Somut olayda; 14.05.2013 Karar tarihli takip konusu ilamda; İdarenin kamulaştırmasız elatma eylemi 1983 yılından sonrasına ait olup olayda uygulanması gerekli 2942 sayılı Kamulaştırma Kanunu"nun Geçici 6. maddesinin 13. fıkrası Anayasa"ya aykırı görülerek 13.11.2014 tarihinde Anayasa Mahkemesi"nce iptal edilmiş olmakla uygulanırlığı kalmamıştır. Böylece 1983 yılından sonraki el koymaya ilişkin kamulaştırmasız el atma bedellerine ilişkin dava ve takiplerde mahkeme ve icra harçları ile her türlü vekalet ücretlerinin maktu hesaplanması söz konusu olmayıp nispi olarak belirlenmelidir.

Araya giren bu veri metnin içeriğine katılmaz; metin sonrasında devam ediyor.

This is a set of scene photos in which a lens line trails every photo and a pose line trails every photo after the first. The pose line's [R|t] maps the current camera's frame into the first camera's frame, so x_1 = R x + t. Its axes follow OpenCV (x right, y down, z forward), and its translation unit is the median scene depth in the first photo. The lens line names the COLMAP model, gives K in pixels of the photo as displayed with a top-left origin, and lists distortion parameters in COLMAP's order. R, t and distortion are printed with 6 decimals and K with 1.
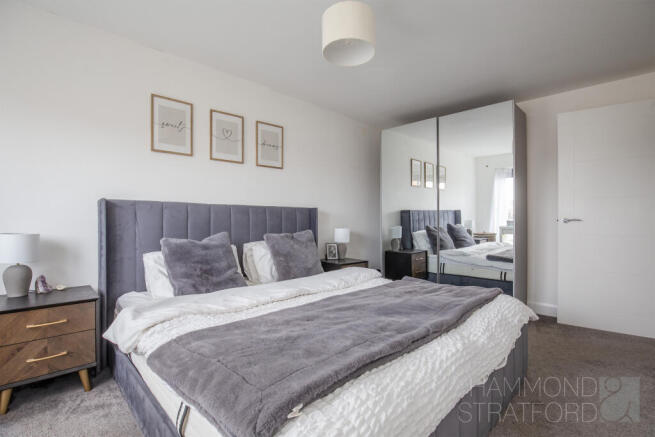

Şikayete konu 07.01.2015 tarihli dosya hesabının, ilama uygun ve belirtilen esaslar çerçevesinde, denetime elverişli, gerektiğinde bilirkişiden rapor alınmak suretiyle hesaplama yaptırılarak, denetlenmesi gerekirken, İİK 17. madde hükmüne aykırı olarak, işlemin iptali ile hesaplama için İcra Müdürlüğüne talimat verilmesi doğru değildir.
SONUÇ: Alacaklı vekilinin sair temyiz itirazlarının (1) numaralı bentte yazılı nedenlerle reddine, (2) numaralı bentte yazılı nedenlerle alacaklı vekilinin temyiz itirazının kabulü ile Mahkeme kararının yukarıda açıklanan nedenle İİK"nun 366 ve 6100 sayılı HMK"nun Geçici 3. maddesi yollamasıyla 1086 sayılı HUMK"nun 428. maddesi uyarınca
BOZULMASINA, taraflarca İİK"nun 366/3. maddeleri gereğince Yargıtay Daire ilamının tebliğinden itibaren ilama karşı 10 gün içinde karar düzeltme isteğinde bulunulabileceğine, peşin harcın istek halinde temyiz eden davalıya iadesine, 18.12.2017 tarihinde oybirliğiyle karar verildi.